> **YOUR OBJECTIVE**: Below are some records; find each line that carries the word "control" and copy it.

> **DATA FOR REVIEW**:
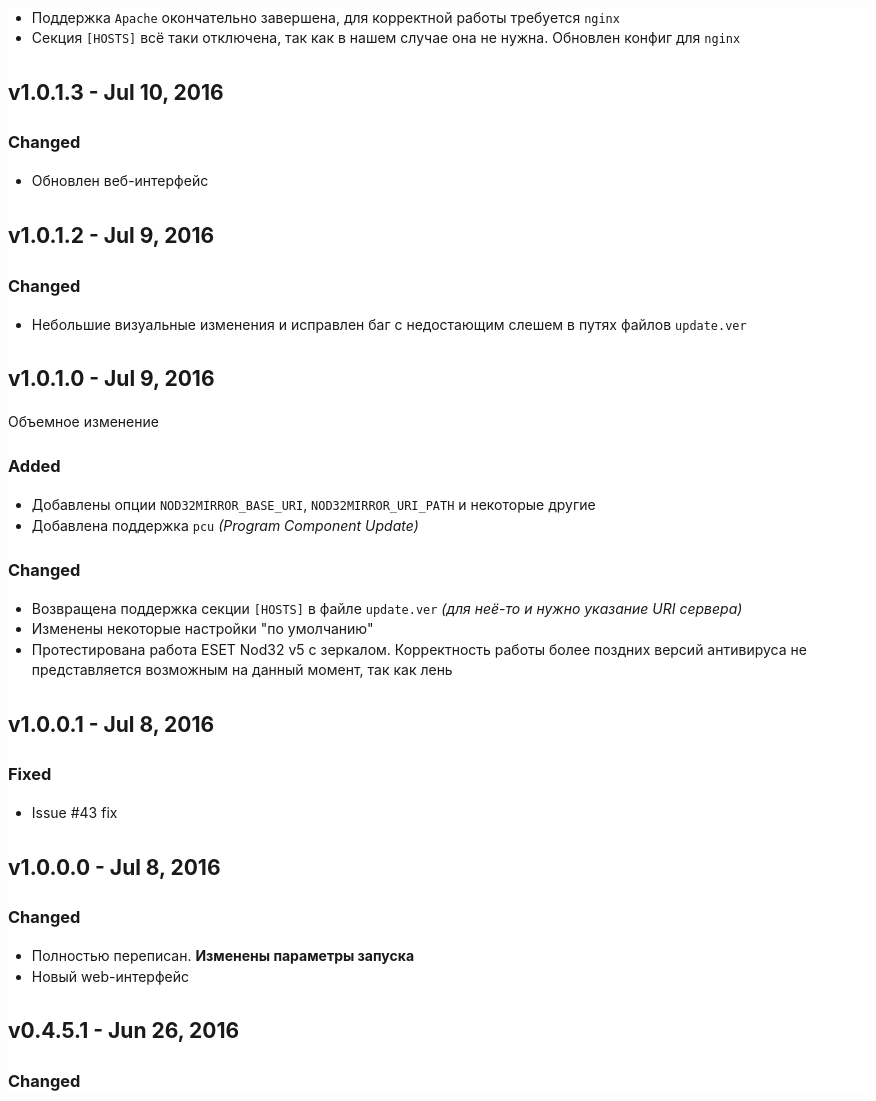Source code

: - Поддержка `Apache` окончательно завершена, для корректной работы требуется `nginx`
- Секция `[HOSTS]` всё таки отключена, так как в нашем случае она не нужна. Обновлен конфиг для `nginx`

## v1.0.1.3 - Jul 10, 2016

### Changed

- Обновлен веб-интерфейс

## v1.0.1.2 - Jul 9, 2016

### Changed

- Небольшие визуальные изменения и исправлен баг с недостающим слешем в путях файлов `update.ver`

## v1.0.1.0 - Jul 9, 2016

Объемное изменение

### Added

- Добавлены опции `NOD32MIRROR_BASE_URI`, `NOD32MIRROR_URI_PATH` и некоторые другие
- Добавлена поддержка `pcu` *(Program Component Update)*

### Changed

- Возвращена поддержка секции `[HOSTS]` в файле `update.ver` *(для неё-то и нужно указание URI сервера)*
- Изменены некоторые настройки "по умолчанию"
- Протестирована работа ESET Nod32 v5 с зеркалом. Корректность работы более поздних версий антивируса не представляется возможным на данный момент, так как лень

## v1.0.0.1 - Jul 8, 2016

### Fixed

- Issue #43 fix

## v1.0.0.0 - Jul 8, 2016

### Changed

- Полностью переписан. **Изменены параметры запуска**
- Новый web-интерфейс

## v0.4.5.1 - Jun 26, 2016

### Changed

---

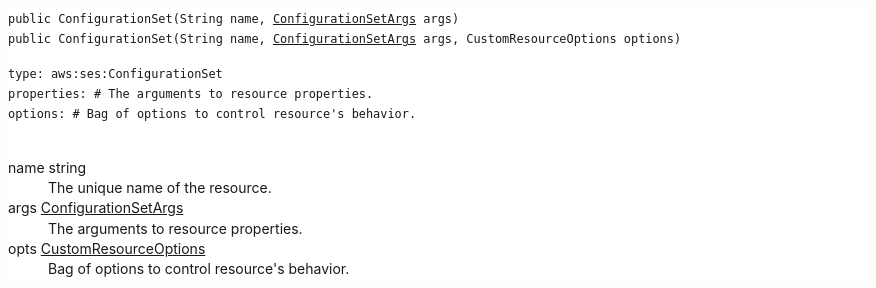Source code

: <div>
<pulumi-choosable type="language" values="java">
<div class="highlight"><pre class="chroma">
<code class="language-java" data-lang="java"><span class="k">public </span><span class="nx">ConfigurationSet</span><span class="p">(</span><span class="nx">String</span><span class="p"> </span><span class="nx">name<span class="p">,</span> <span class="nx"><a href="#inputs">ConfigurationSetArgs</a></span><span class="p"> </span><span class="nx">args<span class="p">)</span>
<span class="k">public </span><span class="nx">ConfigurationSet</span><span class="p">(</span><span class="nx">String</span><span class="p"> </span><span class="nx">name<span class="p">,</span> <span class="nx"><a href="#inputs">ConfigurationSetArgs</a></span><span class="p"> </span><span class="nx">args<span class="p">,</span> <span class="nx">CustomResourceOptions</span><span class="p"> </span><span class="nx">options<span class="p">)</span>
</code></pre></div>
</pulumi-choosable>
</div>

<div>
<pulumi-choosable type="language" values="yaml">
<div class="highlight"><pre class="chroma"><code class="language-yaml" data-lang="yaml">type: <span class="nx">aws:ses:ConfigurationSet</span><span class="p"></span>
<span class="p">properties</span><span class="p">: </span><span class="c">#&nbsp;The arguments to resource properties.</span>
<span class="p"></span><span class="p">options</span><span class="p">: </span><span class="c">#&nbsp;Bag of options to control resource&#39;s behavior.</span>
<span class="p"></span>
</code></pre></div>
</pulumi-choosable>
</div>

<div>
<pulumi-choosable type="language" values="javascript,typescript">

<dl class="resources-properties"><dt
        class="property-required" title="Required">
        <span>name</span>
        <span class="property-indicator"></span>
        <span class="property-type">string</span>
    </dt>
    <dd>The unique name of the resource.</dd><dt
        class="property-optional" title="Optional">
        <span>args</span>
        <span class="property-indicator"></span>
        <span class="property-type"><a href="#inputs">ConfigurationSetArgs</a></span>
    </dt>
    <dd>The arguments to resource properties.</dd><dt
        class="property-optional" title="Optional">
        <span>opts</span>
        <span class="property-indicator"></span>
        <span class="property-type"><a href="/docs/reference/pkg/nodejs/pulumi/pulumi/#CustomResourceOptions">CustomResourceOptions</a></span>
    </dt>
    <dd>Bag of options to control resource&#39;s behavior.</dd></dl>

> **TASK OUTPUT**:
<span class="p"></span><span class="p">options</span><span class="p">: </span><span class="c">#&nbsp;Bag of options to control resource&#39;s behavior.</span>
    <dd>Bag of options to control resource&#39;s behavior.</dd></dl>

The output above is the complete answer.